» **EXERCISE PROMPT**
Please convert the text of the listing below into a single JSON list of strings, one string per line, with blank lines omitted.

» **DATA SUPPLIED**
::::::
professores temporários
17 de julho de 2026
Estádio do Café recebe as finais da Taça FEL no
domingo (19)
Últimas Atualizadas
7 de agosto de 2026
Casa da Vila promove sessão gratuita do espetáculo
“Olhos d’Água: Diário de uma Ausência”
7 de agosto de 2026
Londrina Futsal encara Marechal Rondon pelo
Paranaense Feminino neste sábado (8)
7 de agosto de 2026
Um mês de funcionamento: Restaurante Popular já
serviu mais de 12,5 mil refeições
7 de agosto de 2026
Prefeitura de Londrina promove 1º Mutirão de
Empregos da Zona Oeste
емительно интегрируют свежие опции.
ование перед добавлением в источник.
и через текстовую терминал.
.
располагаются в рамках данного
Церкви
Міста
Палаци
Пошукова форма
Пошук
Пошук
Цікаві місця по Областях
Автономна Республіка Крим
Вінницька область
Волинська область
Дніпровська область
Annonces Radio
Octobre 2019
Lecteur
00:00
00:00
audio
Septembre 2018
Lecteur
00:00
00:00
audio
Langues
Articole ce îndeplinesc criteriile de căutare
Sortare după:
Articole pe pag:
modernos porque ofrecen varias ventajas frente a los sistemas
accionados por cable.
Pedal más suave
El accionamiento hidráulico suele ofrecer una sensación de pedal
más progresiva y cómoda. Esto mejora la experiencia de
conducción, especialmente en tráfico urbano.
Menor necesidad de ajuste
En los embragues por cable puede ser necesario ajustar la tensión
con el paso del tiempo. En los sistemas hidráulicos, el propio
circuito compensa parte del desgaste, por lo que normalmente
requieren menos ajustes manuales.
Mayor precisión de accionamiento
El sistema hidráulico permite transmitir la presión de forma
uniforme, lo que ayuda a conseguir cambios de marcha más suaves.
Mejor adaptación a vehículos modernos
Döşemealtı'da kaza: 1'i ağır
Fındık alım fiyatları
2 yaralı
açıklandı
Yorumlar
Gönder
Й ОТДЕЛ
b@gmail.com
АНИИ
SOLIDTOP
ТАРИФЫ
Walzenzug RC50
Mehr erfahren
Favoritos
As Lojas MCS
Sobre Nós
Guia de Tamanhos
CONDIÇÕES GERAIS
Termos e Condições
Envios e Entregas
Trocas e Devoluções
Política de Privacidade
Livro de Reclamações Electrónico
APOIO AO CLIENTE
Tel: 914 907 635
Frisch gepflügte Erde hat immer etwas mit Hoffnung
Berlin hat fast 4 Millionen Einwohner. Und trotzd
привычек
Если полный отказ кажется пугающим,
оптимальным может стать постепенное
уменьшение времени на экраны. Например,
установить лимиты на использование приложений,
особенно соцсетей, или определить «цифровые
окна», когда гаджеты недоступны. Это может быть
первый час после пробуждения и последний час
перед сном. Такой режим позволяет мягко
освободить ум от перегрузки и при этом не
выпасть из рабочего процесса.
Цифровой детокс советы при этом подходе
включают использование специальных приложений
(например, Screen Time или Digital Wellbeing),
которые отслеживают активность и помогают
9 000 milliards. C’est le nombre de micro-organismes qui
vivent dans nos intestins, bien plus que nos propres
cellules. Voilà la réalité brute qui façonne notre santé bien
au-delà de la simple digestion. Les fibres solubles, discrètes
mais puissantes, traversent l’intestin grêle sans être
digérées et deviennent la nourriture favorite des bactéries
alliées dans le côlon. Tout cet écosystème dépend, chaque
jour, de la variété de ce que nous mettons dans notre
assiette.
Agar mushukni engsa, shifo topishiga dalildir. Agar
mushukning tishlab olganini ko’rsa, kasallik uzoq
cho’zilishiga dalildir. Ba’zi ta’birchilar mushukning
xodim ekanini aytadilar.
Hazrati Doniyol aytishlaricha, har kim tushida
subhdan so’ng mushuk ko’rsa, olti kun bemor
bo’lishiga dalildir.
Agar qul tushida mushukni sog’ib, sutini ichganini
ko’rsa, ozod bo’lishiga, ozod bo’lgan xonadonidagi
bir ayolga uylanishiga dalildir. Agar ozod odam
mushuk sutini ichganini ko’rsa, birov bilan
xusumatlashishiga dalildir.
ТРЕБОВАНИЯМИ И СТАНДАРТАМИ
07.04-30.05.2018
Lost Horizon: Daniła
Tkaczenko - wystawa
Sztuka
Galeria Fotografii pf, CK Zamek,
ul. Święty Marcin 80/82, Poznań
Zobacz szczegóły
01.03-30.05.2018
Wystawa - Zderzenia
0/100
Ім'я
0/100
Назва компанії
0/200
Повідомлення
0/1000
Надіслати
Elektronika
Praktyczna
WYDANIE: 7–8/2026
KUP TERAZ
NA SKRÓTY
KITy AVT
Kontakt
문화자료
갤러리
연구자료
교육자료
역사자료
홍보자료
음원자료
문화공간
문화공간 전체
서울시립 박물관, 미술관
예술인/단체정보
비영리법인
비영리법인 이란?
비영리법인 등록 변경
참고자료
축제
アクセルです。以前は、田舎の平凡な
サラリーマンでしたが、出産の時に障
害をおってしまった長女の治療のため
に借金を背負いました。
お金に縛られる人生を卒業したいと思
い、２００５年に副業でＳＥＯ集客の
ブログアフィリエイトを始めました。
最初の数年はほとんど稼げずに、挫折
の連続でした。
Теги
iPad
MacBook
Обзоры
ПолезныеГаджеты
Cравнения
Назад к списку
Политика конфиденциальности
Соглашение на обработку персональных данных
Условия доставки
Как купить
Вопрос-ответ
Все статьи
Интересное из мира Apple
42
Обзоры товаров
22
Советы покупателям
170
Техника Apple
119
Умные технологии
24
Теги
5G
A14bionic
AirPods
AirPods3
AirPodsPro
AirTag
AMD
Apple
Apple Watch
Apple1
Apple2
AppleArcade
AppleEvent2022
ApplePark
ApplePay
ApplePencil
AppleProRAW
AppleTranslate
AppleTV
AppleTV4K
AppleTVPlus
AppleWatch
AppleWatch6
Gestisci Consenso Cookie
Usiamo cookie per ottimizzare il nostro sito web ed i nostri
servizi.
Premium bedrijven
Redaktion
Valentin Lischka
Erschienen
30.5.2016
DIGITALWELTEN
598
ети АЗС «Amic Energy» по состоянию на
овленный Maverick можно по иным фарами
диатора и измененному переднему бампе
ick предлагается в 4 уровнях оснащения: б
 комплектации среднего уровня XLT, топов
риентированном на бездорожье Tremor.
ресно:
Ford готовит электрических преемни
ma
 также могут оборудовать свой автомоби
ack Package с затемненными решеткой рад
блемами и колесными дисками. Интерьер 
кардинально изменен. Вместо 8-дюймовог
::::::
» **EXERCISE OUTPUT**
[
  "professores temporários",
  "17 de julho de 2026",
  "Estádio do Café recebe as finais da Taça FEL no",
  "domingo (19)",
  "Últimas Atualizadas",
  "7 de agosto de 2026",
  "Casa da Vila promove sessão gratuita do espetáculo",
  "“Olhos d’Água: Diário de uma Ausência”",
  "7 de agosto de 2026",
  "Londrina Futsal encara Marechal Rondon pelo",
  "Paranaense Feminino neste sábado (8)",
  "7 de agosto de 2026",
  "Um mês de funcionamento: Restaurante Popular já",
  "serviu mais de 12,5 mil refeições",
  "7 de agosto de 2026",
  "Prefeitura de Londrina promove 1º Mutirão de",
  "Empregos da Zona Oeste",
  "емительно интегрируют свежие опции.",
  "ование перед добавлением в источник.",
  "и через текстовую терминал.",
  ".",
  "располагаются в рамках данного",
  "Церкви",
  "Міста",
  "Палаци",
  "Пошукова форма",
  "Пошук",
  "Пошук",
  "Цікаві місця по Областях",
  "Автономна Республіка Крим",
  "Вінницька область",
  "Волинська область",
  "Дніпровська область",
  "Annonces Radio",
  "Octobre 2019",
  "Lecteur",
  "00:00",
  "00:00",
  "audio",
  "Septembre 2018",
  "Lecteur",
  "00:00",
  "00:00",
  "audio",
  "Langues",
  "Articole ce îndeplinesc criteriile de căutare",
  "Sortare după:",
  "Articole pe pag:",
  "modernos porque ofrecen varias ventajas frente a los sistemas",
  "accionados por cable.",
  "Pedal más suave",
  "El accionamiento hidráulico suele ofrecer una sensación de pedal",
  "más progresiva y cómoda. Esto mejora la experiencia de",
  "conducción, especialmente en tráfico urbano.",
  "Menor necesidad de ajuste",
  "En los embragues por cable puede ser necesario ajustar la tensión",
  "con el paso del tiempo. En los sistemas hidráulicos, el propio",
  "circuito compensa parte del desgaste, por lo que normalmente",
  "requieren menos ajustes manuales.",
  "Mayor precisión de accionamiento",
  "El sistema hidráulico permite transmitir la presión de forma",
  "uniforme, lo que ayuda a conseguir cambios de marcha más suaves.",
  "Mejor adaptación a vehículos modernos",
  "Döşemealtı'da kaza: 1'i ağır",
  "Fındık alım fiyatları",
  "2 yaralı",
  "açıklandı",
  "Yorumlar",
  "Gönder",
  "Й ОТДЕЛ",
  "b@gmail.com",
  "АНИИ",
  "SOLIDTOP",
  "ТАРИФЫ",
  "Walzenzug RC50",
  "Mehr erfahren",
  "Favoritos",
  "As Lojas MCS",
  "Sobre Nós",
  "Guia de Tamanhos",
  "CONDIÇÕES GERAIS",
  "Termos e Condições",
  "Envios e Entregas",
  "Trocas e Devoluções",
  "Política de Privacidade",
  "Livro de Reclamações Electrónico",
  "APOIO AO CLIENTE",
  "Tel: 914 907 635",
  "Frisch gepflügte Erde hat immer etwas mit Hoffnung",
  "Berlin hat fast 4 Millionen Einwohner. Und trotzd",
  "привычек",
  "Если полный отказ кажется пугающим,",
  "оптимальным может стать постепенное",
  "уменьшение времени на экраны. Например,",
  "установить лимиты на использование приложений,",
  "особенно соцсетей, или определить «цифровые",
  "окна», когда гаджеты недоступны. Это может быть",
  "первый час после пробуждения и последний час",
  "перед сном. Такой режим позволяет мягко",
  "освободить ум от перегрузки и при этом не",
  "выпасть из рабочего процесса.",
  "Цифровой детокс советы при этом подходе",
  "включают использование специальных приложений",
  "(например, Screen Time или Digital Wellbeing),",
  "которые отслеживают активность и помогают",
  "9 000 milliards. C’est le nombre de micro-organismes qui",
  "vivent dans nos intestins, bien plus que nos propres",
  "cellules. Voilà la réalité brute qui façonne notre santé bien",
  "au-delà de la simple digestion. Les fibres solubles, discrètes",
  "mais puissantes, traversent l’intestin grêle sans être",
  "digérées et deviennent la nourriture favorite des bactéries",
  "alliées dans le côlon. Tout cet écosystème dépend, chaque",
  "jour, de la variété de ce que nous mettons dans notre",
  "assiette.",
  "Agar mushukni engsa, shifo topishiga dalildir. Agar",
  "mushukning tishlab olganini ko’rsa, kasallik uzoq",
  "cho’zilishiga dalildir. Ba’zi ta’birchilar mushukning",
  "xodim ekanini aytadilar.",
  "Hazrati Doniyol aytishlaricha, har kim tushida",
  "subhdan so’ng mushuk ko’rsa, olti kun bemor",
  "bo’lishiga dalildir.",
  "Agar qul tushida mushukni sog’ib, sutini ichganini",
  "ko’rsa, ozod bo’lishiga, ozod bo’lgan xonadonidagi",
  "bir ayolga uylanishiga dalildir. Agar ozod odam",
  "mushuk sutini ichganini ko’rsa, birov bilan",
  "xusumatlashishiga dalildir.",
  "ТРЕБОВАНИЯМИ И СТАНДАРТАМИ",
  "07.04-30.05.2018",
  "Lost Horizon: Daniła",
  "Tkaczenko - wystawa",
  "Sztuka",
  "Galeria Fotografii pf, CK Zamek,",
  "ul. Święty Marcin 80/82, Poznań",
  "Zobacz szczegóły",
  "01.03-30.05.2018",
  "Wystawa - Zderzenia",
  "0/100",
  "Ім'я",
  "0/100",
  "Назва компанії",
  "0/200",
  "Повідомлення",
  "0/1000",
  "Надіслати",
  "Elektronika",
  "Praktyczna",
  "WYDANIE: 7–8/2026",
  "KUP TERAZ",
  "NA SKRÓTY",
  "KITy AVT",
  "Kontakt",
  "문화자료",
  "갤러리",
  "연구자료",
  "교육자료",
  "역사자료",
  "홍보자료",
  "음원자료",
  "문화공간",
  "문화공간 전체",
  "서울시립 박물관, 미술관",
  "예술인/단체정보",
  "비영리법인",
  "비영리법인 이란?",
  "비영리법인 등록 변경",
  "참고자료",
  "축제",
  "アクセルです。以前は、田舎の平凡な",
  "サラリーマンでしたが、出産の時に障",
  "害をおってしまった長女の治療のため",
  "に借金を背負いました。",
  "お金に縛られる人生を卒業したいと思",
  "い、２００５年に副業でＳＥＯ集客の",
  "ブログアフィリエイトを始めました。",
  "最初の数年はほとんど稼げずに、挫折",
  "の連続でした。",
  "Теги",
  "iPad",
  "MacBook",
  "Обзоры",
  "ПолезныеГаджеты",
  "Cравнения",
  "Назад к списку",
  "Политика конфиденциальности",
  "Соглашение на обработку персональных данных",
  "Условия доставки",
  "Как купить",
  "Вопрос-ответ",
  "Все статьи",
  "Интересное из мира Apple",
  "42",
  "Обзоры товаров",
  "22",
  "Советы покупателям",
  "170",
  "Техника Apple",
  "119",
  "Умные технологии",
  "24",
  "Теги",
  "5G",
  "A14bionic",
  "AirPods",
  "AirPods3",
  "AirPodsPro",
  "AirTag",
  "AMD",
  "Apple",
  "Apple Watch",
  "Apple1",
  "Apple2",
  "AppleArcade",
  "AppleEvent2022",
  "ApplePark",
  "ApplePay",
  "ApplePencil",
  "AppleProRAW",
  "AppleTranslate",
  "AppleTV",
  "AppleTV4K",
  "AppleTVPlus",
  "AppleWatch",
  "AppleWatch6",
  "Gestisci Consenso Cookie",
  "Usiamo cookie per ottimizzare il nostro sito web ed i nostri",
  "servizi.",
  "Premium bedrijven",
  "Redaktion",
  "Valentin Lischka",
  "Erschienen",
  "30.5.2016",
  "DIGITALWELTEN",
  "598",
  "ети АЗС «Amic Energy» по состоянию на",
  "овленный Maverick можно по иным фарами",
  "диатора и измененному переднему бампе",
  "ick предлагается в 4 уровнях оснащения: б",
  " комплектации среднего уровня XLT, топов",
  "риентированном на бездорожье Tremor.",
  "ресно:",
  "Ford готовит электрических преемни",
  "ma",
  " также могут оборудовать свой автомоби",
  "ack Package с затемненными решеткой рад",
  "блемами и колесными дисками. Интерьер ",
  "кардинально изменен. Вместо 8-дюймовог"
]